Government officials have tried to innovate but without much commitment to the effort to destroy, as evidenced by the project to hold UCONN to create a health network in the state, which led to about $20 million down the drain when it was released earlier this month.

Connecticut politicians need to look in the mirror when they ask who is driving our state’s health insurance costs.

Once we move forward with self-evaluation, we can begin the great work of reforming health systems to provide more, better, and more cost-effective choices. We need transparent pricing, payment reform, and value-based health care that aligns with health and financial outcomes, rather than a fee-for-service health care system that encourages more tests and services.

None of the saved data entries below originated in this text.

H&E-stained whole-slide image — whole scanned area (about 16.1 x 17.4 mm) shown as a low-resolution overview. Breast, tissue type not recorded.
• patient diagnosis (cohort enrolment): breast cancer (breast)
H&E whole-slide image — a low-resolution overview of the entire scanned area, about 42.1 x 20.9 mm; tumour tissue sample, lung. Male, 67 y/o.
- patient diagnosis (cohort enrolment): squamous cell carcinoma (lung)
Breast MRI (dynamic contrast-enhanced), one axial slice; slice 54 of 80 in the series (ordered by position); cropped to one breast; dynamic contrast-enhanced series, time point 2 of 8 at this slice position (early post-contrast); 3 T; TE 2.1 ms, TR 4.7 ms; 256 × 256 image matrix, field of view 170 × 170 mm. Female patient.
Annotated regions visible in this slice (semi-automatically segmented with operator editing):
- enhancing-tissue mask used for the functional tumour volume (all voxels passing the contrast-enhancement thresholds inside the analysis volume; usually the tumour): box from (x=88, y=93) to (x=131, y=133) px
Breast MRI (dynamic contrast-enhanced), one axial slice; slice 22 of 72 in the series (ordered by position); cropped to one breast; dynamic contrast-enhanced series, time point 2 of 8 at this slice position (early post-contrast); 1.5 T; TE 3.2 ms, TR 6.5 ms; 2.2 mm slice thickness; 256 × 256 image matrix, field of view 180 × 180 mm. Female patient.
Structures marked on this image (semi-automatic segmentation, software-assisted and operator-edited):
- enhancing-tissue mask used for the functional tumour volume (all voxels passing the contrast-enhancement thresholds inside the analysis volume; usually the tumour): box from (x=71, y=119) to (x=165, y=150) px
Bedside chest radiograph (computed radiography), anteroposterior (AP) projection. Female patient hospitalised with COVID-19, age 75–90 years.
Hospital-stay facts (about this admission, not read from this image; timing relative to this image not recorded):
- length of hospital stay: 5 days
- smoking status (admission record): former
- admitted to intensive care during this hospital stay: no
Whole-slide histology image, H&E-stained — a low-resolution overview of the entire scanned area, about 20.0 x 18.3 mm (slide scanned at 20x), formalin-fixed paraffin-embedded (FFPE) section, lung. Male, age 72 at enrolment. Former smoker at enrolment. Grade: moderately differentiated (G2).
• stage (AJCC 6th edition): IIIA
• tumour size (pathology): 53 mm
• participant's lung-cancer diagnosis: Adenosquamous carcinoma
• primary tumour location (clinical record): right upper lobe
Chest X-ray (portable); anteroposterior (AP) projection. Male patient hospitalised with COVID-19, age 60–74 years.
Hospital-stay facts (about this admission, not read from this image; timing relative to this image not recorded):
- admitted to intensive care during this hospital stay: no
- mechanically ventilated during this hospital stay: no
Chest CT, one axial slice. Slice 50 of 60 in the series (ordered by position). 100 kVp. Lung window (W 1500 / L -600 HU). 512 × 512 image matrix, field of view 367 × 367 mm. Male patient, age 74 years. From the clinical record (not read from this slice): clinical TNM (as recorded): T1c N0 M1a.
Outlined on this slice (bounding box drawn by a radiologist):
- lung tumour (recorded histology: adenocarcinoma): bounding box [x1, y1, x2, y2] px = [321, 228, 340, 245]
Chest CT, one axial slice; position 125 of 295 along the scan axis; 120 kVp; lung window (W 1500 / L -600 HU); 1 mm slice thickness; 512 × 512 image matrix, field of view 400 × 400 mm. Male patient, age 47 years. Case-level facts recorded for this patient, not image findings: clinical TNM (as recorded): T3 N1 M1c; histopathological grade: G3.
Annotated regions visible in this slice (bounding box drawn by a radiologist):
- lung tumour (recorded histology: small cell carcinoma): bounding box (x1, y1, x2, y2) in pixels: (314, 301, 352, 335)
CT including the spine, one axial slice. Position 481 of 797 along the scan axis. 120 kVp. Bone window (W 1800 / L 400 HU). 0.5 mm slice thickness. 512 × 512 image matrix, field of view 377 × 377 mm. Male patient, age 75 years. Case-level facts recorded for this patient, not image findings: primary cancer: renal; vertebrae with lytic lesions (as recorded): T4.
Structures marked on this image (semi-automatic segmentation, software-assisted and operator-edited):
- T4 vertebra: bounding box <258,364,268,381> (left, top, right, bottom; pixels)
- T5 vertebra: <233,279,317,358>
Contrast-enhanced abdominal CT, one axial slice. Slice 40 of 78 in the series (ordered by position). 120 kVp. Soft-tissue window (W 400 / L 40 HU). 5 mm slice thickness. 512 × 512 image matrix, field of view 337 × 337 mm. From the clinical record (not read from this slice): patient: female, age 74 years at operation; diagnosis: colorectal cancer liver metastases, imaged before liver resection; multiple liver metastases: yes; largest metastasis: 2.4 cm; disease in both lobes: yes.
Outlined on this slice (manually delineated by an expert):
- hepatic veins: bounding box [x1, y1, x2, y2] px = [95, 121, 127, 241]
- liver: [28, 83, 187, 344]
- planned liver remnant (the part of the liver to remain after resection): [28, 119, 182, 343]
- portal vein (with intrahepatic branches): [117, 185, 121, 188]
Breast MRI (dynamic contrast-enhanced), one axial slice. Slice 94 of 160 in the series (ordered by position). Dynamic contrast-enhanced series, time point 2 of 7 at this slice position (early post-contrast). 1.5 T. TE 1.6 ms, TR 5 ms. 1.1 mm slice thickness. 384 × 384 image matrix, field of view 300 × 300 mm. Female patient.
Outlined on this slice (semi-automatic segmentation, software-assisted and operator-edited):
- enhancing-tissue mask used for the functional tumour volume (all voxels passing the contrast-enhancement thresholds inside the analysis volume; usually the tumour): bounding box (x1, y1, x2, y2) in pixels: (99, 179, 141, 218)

Bottom line, we get the government we deserve. If we want serious politicians, we should to be senior citizens. Very knowledgeable and proactive. There is no easy way. We must roll up our sleeves and be patient, one step at a time, demanding better laws and better ways.

Tackling major social problems requires patience, focus, dedication, and care, but it is not brain surgery. Us he can growing up in Connecticut.

On August 11th, I hosted a Town Hall via Zoom as part of the Summer Public Policy Series titled: “Why is health care so expensive in Connecticut & what can we do about it?” A recording of the interview is available on my legal website, www.refiorello.com

Kimberly Fiorello, a Republican, serves as State Representative for the 149th District which includes the towns of Greenwich and Stamford.